Crawl a website and take screenshots
MIT License
57 stars 12 forks source link

Multiple Root Passes with # hrefs #39

Closed andrewexton373 closed 3 years ago

andrewexton373 commented 3 years ago

I'm trying to capture images from the site http://ransomit.com

snapcrawl seems to get confused about the structure of the website. I believe the issue is caused by href='#' included in the HTML of the example website provided.

andrew:snaps/ $ snapcrawl ransomit.com log_level=0 depth=4 width=1024                                                               [22:17:53]
DEBUG : verifying phantomjs is present
DEBUG : verifying imagemagick is present
DEBUG : initializing cli
DEBUG : initializing crawler with http://ransomit.com
DEBUG : config {"depth"=>4, "width"=>1024, "height"=>0, "cache_life"=>86400, "cache_dir"=>"cache", "snaps_dir"=>"snaps", "name_template"=>"%%{url}", "url_whitelist"=>nil, "url_blacklist"=>nil, "css_selector"=>nil, "log_level"=>0, "log_color"=>"auto", "skip_ssl_verification"=>false, "screenshot_delay"=>nil}
DEBUG : processing queue: 1 remaining
 INFO : processing http://ransomit.com, depth: 0
 INFO : screenshot for / already exists
DEBUG : processing queue: 1 remaining
 INFO : processing http://ransomit.com#, depth: 1
 INFO : screenshot for / already exists
DEBUG : processing queue: 1 remaining
 INFO : processing http://ransomit.com#, depth: 2
 INFO : screenshot for / already exists
DEBUG : processing queue: 1 remaining
 INFO : processing http://ransomit.com#, depth: 3
 INFO : screenshot for / already exists
DEBUG : processing queue: 1 remaining
 INFO : processing http://ransomit.com#, depth: 4
 INFO : screenshot for / already exists

Are there any steps I can take to successfully crawl and screenshot all levels of this site? Maybe utilizing the url_blacklist feature? Also, is this a bug, or an expected result? I'm not completely sure.

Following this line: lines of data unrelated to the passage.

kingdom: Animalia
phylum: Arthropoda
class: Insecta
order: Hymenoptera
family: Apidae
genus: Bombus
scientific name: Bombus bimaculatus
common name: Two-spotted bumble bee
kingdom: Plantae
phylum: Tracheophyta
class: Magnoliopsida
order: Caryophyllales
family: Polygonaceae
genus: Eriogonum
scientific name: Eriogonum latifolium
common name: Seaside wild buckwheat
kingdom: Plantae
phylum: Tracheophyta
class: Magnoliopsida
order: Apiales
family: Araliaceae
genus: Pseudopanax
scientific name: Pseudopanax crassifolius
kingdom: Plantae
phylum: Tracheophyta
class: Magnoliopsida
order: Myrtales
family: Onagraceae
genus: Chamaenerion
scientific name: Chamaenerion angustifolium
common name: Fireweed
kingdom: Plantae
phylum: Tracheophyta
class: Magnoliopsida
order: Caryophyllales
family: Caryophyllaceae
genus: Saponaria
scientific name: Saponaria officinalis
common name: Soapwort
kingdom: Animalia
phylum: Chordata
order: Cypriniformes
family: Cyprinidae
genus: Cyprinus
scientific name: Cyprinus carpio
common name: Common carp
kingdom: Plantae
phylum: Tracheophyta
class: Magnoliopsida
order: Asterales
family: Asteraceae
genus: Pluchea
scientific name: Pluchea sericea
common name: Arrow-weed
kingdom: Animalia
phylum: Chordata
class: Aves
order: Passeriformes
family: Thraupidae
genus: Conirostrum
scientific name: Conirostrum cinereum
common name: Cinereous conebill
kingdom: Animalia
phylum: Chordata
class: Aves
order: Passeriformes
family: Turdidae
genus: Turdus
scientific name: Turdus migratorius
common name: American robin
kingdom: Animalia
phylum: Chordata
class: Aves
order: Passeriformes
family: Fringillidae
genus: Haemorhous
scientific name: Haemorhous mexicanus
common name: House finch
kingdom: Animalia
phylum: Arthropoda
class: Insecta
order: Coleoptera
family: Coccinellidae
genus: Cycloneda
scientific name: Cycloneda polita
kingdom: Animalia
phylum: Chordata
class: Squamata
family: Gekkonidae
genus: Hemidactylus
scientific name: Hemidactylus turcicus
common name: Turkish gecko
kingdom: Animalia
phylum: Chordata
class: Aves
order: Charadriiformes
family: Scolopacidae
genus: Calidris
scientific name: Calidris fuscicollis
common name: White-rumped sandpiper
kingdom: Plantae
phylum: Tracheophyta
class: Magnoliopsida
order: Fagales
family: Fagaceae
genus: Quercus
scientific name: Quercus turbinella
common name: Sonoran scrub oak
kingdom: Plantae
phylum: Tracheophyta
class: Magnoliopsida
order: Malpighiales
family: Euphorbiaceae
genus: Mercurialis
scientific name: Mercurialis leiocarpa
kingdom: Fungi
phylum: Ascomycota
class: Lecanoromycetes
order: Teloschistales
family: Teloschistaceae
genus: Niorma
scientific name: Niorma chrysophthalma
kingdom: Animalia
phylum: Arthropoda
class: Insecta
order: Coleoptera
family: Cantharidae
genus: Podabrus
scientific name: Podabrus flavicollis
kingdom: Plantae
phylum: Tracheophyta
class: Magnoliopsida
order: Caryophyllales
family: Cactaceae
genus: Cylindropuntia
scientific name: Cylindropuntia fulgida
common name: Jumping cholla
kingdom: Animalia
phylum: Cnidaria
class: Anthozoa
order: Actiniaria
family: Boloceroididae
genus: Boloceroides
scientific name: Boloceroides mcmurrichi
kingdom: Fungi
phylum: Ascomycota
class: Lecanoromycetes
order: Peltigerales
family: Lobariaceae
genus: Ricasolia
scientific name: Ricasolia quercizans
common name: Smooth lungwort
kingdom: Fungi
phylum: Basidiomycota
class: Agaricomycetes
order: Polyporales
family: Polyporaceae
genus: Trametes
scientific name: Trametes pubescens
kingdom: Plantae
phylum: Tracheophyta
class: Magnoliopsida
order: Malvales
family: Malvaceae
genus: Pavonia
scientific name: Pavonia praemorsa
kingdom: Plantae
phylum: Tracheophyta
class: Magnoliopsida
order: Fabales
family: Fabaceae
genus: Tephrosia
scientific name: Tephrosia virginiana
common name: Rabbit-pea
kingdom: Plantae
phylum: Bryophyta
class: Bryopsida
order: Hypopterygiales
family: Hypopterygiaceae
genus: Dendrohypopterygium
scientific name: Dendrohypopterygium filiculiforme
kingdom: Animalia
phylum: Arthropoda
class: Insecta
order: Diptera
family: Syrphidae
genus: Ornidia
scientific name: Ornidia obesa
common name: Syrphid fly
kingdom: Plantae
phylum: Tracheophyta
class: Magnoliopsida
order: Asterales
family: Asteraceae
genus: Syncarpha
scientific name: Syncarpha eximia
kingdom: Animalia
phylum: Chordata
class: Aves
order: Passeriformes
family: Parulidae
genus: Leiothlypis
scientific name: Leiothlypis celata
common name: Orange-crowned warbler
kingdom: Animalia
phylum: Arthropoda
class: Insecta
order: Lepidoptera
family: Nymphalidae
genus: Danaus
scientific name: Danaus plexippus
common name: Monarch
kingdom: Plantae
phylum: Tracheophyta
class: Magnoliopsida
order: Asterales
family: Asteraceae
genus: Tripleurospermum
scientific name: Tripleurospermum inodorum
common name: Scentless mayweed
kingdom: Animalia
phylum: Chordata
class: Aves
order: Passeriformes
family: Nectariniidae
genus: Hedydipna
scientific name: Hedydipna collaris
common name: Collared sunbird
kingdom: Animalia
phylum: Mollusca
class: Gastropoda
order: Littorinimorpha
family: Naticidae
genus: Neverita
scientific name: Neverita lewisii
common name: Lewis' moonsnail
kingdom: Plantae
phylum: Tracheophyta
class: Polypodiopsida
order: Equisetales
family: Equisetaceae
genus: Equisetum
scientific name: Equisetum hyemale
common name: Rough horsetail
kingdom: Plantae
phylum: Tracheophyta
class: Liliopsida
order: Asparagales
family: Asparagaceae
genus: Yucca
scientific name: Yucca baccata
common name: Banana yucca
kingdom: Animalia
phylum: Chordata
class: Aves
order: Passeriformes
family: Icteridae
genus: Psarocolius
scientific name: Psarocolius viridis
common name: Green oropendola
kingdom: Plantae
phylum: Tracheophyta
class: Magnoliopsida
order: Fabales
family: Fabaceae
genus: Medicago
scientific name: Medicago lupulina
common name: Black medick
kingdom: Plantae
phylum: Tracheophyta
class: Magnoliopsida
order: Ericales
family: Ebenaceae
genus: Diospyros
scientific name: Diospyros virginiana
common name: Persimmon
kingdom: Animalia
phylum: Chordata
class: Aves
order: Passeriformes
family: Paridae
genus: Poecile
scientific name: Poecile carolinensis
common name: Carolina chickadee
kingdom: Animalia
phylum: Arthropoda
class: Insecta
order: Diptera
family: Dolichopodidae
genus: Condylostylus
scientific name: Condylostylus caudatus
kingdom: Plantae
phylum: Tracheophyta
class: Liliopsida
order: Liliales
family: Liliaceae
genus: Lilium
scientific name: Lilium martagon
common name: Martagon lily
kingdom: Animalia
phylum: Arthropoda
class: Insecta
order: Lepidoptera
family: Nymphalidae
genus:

DannyBen commented 3 years ago

It should not get confused by the hash part of the URL. I need to check it further.

DannyBen commented 3 years ago

Well - found the issue.

Since your command had no protocol, the assumed site is http://ransomit.com, and then links to https://ransomit.com are considered external and are therefore not crawled.

Just run it with snapcrawl https://ransomit.com depth=2 width=1024 and you should be fine.

I will see if I can improve that unexpected behavior.

andrewexton373 commented 3 years ago

Ahhh, that makes sense. Appreciate the help!